## Exercise
Could you restate every entry word for word, leaving the pictures out?
Start of Stored data
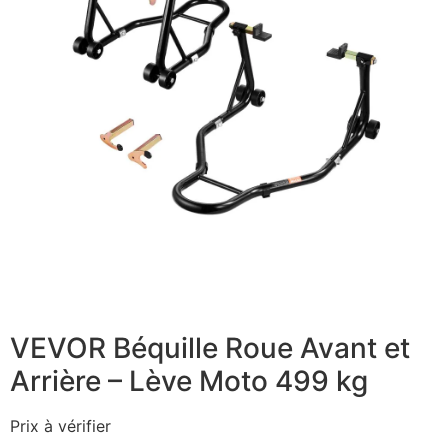
VEVOR Béquille Roue Avant et
Arrière – Lève Moto 499 kg
Prix à vérifier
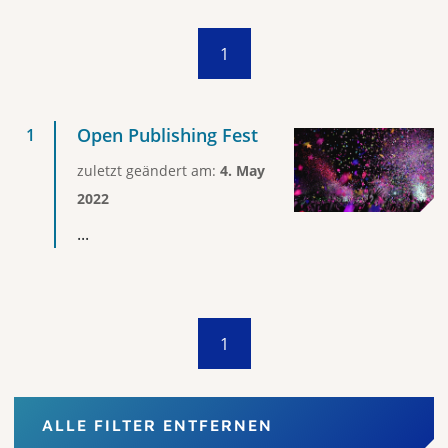
1
Open Publishing Fest
zuletzt geändert am:
4. May
2022
...
1
ALLE FILTER ENTFERNEN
End of Stored data
## Answer for the task
VEVOR Béquille Roue Avant et
Arrière – Lève Moto 499 kg
Prix à vérifier
1
Open Publishing Fest
zuletzt geändert am:
4. May
2022
...
1
ALLE FILTER ENTFERNEN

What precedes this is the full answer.